Chroniques

par bertrand bolognesi

Sergueï Rachmaninov | Vêpres Op.37
Chœur de Radio France dirigé par Andreï Petrenko

Église Saint-Eustache, Paris
- 26 septembre 2008
le compositeur russe Rachmaninov peint par Konstantin Somov en 1925
© dr | rachmaninov par konstantin somov, 1925

Largement honorée pour son catalogue pianistique, ses pages concertantes et ses symphonies, la musique de Sergueï Rachmaninov compte quelques opus choraux, sacrés ou non, encore peu donnés. Composés en 1915, pendant le premier conflit mondial, les Vêpres Op.37 réunissent une inspiration vibrante à un savoir-faire acquis au fil des œuvres. Conçues entre la Sonate Op.36 n°2 et les Etudes-Tableaux Op.39, elles concluent bien plutôt le travail amorcé dès 1890 par le motet Deus Meus, plus assurément abouti dans la Liturgie de Saint Jean Chrysostome Op.31 achevée en 1910.

Si la parenté religieuse est évidente, n'oublions pas que le compositeur put dompter l'écriture chorale à travers des pièces profanes comme les Six chœurs féminins Op.15 en 1895 (poèmes de Lermontov, Lodijenski, Nekrassov et Romanov), Le guérisseur (Tolstoï) cinq ans plus tard, la cantate Le printemps Op.20 (Nekrassov) de 1902 et, enfin, celle imaginée à partir d'Edgar Poe adapté par Balmont, Les cloches Op.35, encore toute proche (1913). Les Vêpres marquent à leur manière la fin d'une veine à laquelle Rachmaninov ne recourrait plus qu'une seule fois, en 1927 (Trois chœurs russes Op.41 pour voix et orchestre).

Les artistes du Chœur de Radio France offrent une exécution soignée qui ne maltraite pas la diction russe. Malgré la grande déperdition acoustique de Saint-Eustache, on goûte une interprétation recueillie. Le contralto Tatiana Martinova conduit souplement un chant évident, bénéficiant d'une égalité de l'impact vocal idéale dans ce genre musical-là.

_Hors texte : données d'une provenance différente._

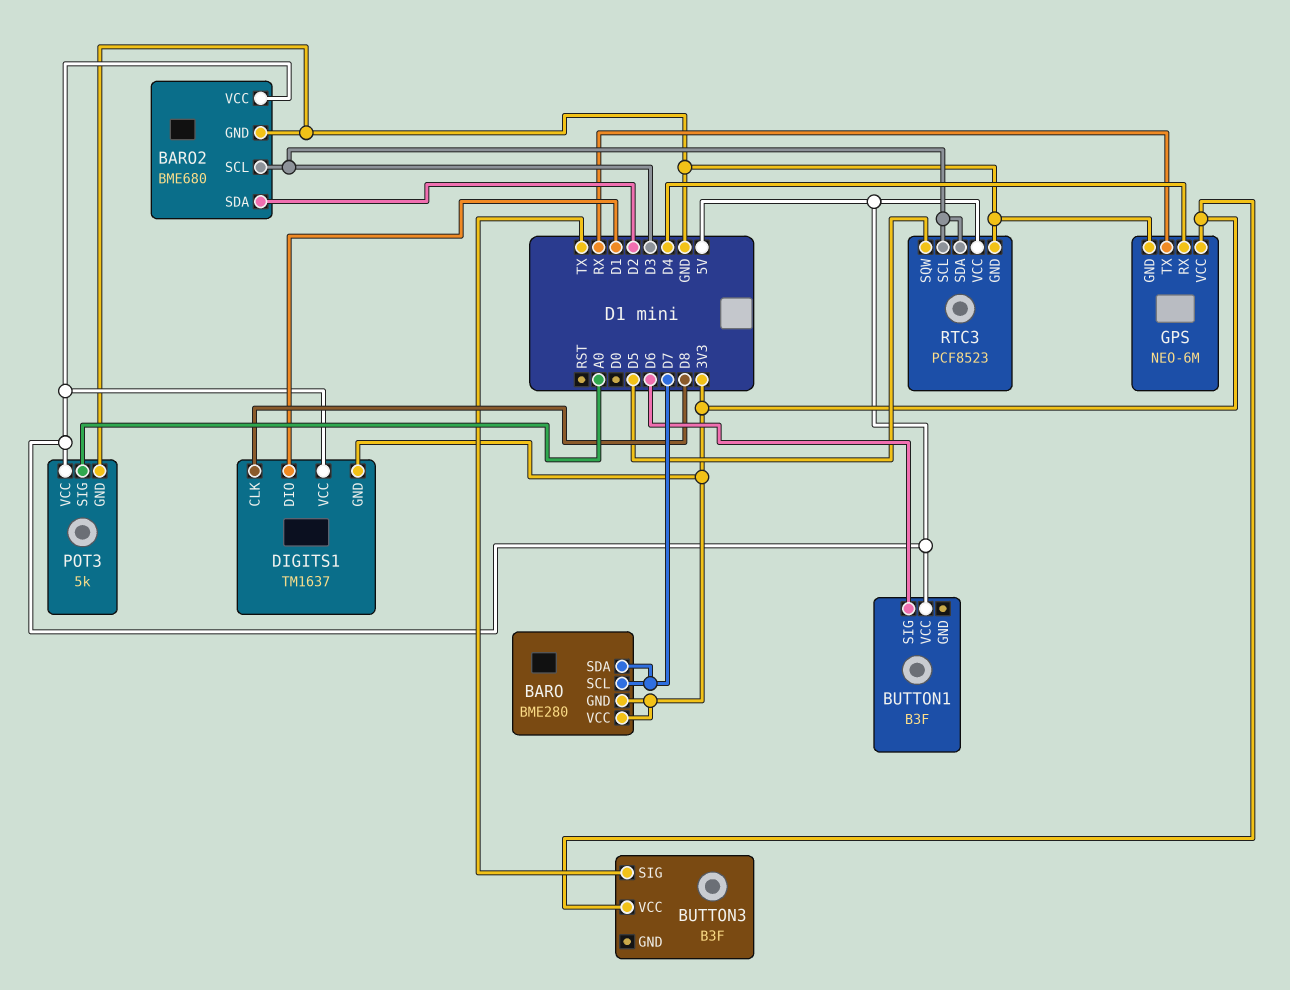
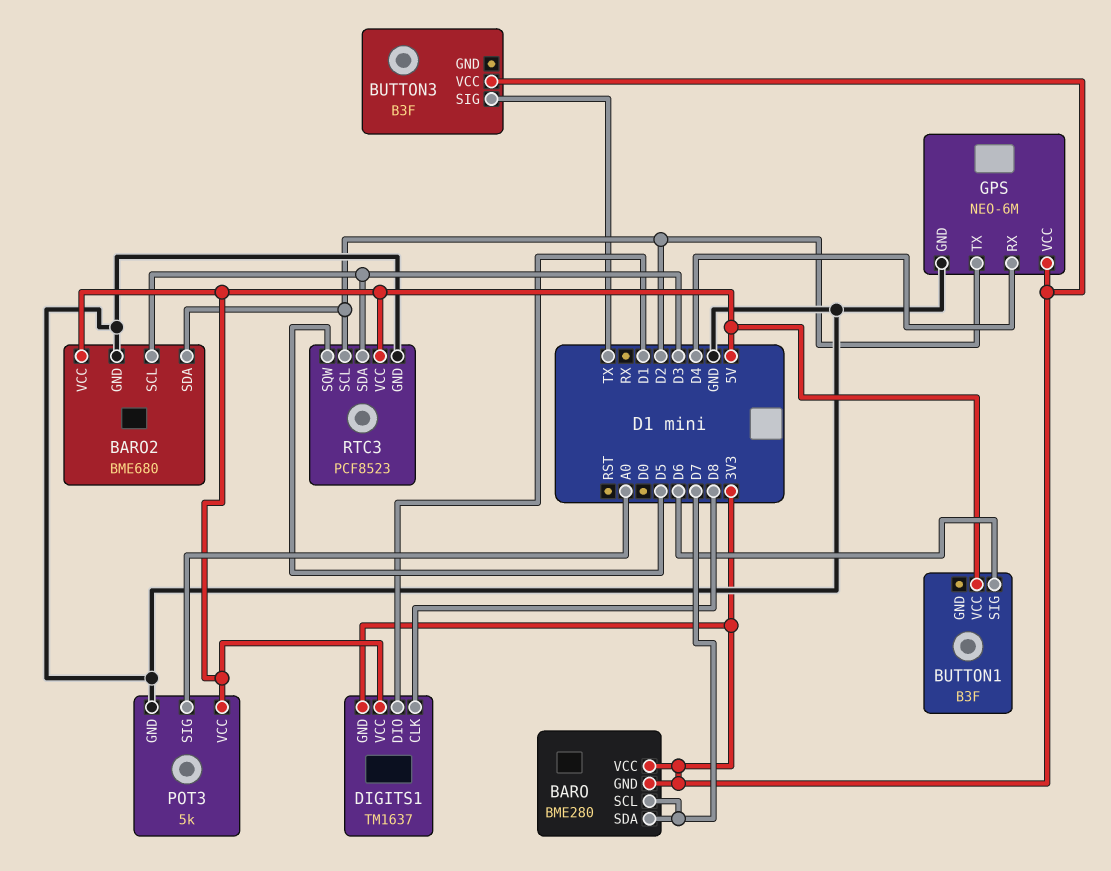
GPS pin TX: RX -> D2
RTC3 pin SCL: D3 -> D2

Au pupitre, Andreï Petrenko dose précautionneusement les enthousiasmes, y compris dans les Alléluia. Sa lecture est toute intériorité, « avec crainte » comme le dit le texte de la troisième hymne (Heureux l'homme). À l'infinie tendresse des femmes, lumière paisible, se superpose ensuite le timbre chaleureux, riche en harmoniques, du ténor Pascal Bourgeois. Toujours élégant, son phrasé servira parfaitement le cinquième épisode (Nunc Dimittis).

Mitonnant des demi-teintes savantes, le chef russe souligne aussi la facture moins traditionnelle de l'Hexapsaume qui ouvre les Matines. Encore révèle-t-il le vigoureux contrepoint de Louez le nom du Seigneur. D'un abord plus austère, Ayant contemplé la Résurrection du Christ introduit le grand recueillement du Magnificat. Après l'extrême exigence de la Grande doxologie d'une facture particulièrement complexe, la ferveur d'En ce jour le Salut est donné au monde s'impose naturellement. L'harmonie redoutable de la pénultième hymne met à rude épreuve les ténors. La conclusion rencontre une santé communicative.